Une vérificatrice de la caisse d’allocations familiales affirme contre toute évidence qu’au travail " Ca va bien ", protégeant de la sorte sa place sociale de tout caractère douloureux ou conflictuel, au prix d’un déplacement dans la sphère familiale. Une institutrice veut parler de sa problématique personnelle " qui a des répercussions sur son travail ", inversant sans s’en apercevoir les termes de sa douleur. Des parents, enfin, élèvent leurs enfants en s’alignant sur les principes du management par l’excellence. Ces situations posent la question des effets de l’infiltration de la sphère affective et des relations parents/enfants par les idéologies managériales. Quel est l’avenir de ces enfants surstimulés dans un climat d’exigence et de perfection ? L’enfance deviendrait-elle un " parcours sans faute " ? Dans les trois cas, aucun soin psychothérapique au long terme n’a été nécessaire, l’interprétation qui liait la souffrance à la situation de travail a suffit. Il ne s’agit pas d’exceptions. Le problème fréquemment rencontré des " cures interminables " peut parfois tenir à cette erreur, de penser soigner la souffrance névrotique d’une personne, alors qu’il s’agit des défenses érigées contre la souffrance dans le travail. Mon expérience professionnelle en psychothérapie institutionnelle, d’une part ; la lecture attentive des travaux de Christophe Dejours et de ses collaborateurs, d’autre part, m’ont amené à poser la question des rapports entre troubles psychiques et milieu de travail. Jean Oury, dans son article de 1967 : "Quelques problèmes théoriques de psychothérapie institutionnelle" nous indiquent que "les surdéterminations qui viennent du collectif prennent quelquefois au corps et s’introduisent jusque dans l’intimité des fantasmes fondamentaux". "Sans cette prise en considération de la stratégie (du collectif), poursuit-il, "l’analyse pure" tend à ressembler, quant à l’efficacité, aux prières qui veulent s’opposer à la guerre".J’ai voulu montrer au long de ces observations combien certaines idéologies managériales ordinaires pouvaient mettre à mal la sphère intime. Ces trois situations ont l’avantage heuristique de mettre en lumière, d’une part la nocivité particulière de certaines organisations du travail, d’autre part la manière dont les personnes ont récupéré leur intégrité psychique et leur capacitié d’agir, une fois que les liens avec l’organisation du travail ont peu être partiellement élucidés.

Malheureusement, toutes les situations n’ont pas la même clarté, la résonnance symbolique entre la vie professionnelle et la sphère intime est le plus souvent très délicate à saisir, et une fois reconnue, très complexe à prendre en considération dans la cure.

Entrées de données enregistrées

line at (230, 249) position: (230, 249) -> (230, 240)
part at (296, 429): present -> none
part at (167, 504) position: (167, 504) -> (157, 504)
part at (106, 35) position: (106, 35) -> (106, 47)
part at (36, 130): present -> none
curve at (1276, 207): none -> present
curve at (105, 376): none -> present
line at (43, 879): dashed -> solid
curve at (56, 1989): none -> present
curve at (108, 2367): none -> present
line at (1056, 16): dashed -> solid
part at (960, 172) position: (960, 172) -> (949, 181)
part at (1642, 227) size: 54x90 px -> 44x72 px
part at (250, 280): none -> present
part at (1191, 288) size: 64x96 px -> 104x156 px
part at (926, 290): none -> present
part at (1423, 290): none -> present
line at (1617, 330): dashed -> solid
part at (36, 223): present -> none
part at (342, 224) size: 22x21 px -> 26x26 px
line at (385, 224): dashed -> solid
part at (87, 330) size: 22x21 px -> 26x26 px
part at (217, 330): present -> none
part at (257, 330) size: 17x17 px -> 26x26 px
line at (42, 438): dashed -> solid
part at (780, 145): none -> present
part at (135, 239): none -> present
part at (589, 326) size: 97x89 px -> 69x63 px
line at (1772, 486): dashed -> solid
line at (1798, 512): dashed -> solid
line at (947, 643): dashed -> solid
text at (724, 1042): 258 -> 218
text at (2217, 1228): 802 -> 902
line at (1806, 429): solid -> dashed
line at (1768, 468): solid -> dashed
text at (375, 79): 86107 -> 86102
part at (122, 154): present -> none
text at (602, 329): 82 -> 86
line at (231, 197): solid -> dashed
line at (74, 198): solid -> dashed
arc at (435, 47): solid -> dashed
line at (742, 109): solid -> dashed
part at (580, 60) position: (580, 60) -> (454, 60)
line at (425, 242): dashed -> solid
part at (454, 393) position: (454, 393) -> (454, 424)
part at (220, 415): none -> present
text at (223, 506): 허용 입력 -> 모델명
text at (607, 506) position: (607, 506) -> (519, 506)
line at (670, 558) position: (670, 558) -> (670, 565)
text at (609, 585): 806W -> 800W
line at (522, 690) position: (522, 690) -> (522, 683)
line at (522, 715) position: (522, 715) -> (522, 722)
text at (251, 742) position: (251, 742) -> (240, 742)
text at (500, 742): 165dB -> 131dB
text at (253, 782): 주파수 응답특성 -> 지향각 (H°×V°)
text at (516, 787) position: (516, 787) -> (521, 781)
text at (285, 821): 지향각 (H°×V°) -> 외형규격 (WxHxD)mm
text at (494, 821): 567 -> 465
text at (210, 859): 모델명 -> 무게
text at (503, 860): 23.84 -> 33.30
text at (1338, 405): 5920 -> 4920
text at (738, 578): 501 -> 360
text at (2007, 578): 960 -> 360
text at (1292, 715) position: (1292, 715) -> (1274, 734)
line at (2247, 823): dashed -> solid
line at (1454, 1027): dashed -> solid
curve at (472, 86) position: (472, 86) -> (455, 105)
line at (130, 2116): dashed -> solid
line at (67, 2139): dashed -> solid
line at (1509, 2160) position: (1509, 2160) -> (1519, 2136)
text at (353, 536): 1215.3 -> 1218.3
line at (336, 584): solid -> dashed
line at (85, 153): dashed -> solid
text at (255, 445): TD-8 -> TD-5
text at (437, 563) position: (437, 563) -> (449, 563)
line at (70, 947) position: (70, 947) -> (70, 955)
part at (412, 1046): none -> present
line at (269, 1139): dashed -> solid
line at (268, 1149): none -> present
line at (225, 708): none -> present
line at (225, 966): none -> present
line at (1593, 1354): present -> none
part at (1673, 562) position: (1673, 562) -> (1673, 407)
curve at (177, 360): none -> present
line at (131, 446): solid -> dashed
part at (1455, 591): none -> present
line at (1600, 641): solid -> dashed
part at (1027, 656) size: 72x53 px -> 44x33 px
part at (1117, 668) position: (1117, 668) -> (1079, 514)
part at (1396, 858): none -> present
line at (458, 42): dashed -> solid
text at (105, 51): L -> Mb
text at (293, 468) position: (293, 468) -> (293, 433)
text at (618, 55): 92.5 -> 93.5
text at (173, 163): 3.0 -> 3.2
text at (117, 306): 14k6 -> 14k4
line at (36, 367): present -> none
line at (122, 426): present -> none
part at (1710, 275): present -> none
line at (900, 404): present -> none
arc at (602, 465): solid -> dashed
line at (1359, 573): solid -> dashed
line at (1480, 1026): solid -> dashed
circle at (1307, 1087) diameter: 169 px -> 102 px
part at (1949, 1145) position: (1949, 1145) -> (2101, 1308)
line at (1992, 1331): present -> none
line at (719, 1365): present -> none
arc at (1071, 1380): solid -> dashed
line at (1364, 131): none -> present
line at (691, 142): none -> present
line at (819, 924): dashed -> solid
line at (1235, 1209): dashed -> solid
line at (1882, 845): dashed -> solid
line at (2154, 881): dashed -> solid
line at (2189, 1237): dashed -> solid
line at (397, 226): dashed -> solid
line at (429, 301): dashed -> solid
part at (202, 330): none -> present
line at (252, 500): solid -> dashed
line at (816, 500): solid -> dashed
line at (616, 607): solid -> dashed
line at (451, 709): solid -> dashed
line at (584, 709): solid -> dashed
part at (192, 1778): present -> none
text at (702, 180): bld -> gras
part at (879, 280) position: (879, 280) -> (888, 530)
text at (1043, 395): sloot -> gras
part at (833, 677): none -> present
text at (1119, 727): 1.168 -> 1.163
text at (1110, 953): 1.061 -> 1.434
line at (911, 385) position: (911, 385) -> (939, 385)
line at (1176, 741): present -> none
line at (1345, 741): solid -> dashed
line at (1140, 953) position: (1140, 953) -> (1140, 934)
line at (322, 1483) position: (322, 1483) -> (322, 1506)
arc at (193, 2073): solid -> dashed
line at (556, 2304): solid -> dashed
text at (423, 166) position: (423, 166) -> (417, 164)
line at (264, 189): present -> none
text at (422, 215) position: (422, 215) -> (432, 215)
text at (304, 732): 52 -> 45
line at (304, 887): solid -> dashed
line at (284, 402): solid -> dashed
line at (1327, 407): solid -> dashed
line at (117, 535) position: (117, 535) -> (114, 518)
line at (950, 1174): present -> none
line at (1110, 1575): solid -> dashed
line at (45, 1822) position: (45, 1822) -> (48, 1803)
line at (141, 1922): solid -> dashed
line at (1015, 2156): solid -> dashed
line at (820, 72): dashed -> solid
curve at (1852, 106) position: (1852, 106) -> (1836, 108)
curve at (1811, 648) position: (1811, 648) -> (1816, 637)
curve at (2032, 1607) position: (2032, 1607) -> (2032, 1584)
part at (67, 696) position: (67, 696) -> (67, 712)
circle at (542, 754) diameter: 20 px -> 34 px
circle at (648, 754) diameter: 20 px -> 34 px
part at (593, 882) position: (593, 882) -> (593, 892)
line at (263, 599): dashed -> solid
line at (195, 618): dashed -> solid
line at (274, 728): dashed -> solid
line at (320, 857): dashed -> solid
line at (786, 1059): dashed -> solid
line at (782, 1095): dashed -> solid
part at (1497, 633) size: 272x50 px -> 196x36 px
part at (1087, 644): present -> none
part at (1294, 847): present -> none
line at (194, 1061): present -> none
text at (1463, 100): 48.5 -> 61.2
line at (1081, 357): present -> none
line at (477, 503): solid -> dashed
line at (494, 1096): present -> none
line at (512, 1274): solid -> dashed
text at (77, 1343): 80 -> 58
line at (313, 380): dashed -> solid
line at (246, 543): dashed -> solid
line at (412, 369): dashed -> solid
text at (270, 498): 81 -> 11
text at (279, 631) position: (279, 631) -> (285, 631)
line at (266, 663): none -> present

_CONSIGNES À SUIVRE_. Recopiez l'extrait sur la souffrance au travail entre « Malheureusement, toutes les » et « dans la cure. », bornes comprises, en remplaçant « délicate » par « difficile ». Appuyez-vous uniquement sur l'extrait.

_ESPACE RÉPONSE_.
Malheureusement, toutes les situations n’ont pas la même clarté, la résonnance symbolique entre la vie professionnelle et la sphère intime est le plus souvent très difficile à saisir, et une fois reconnue, très complexe à prendre en considération dans la cure.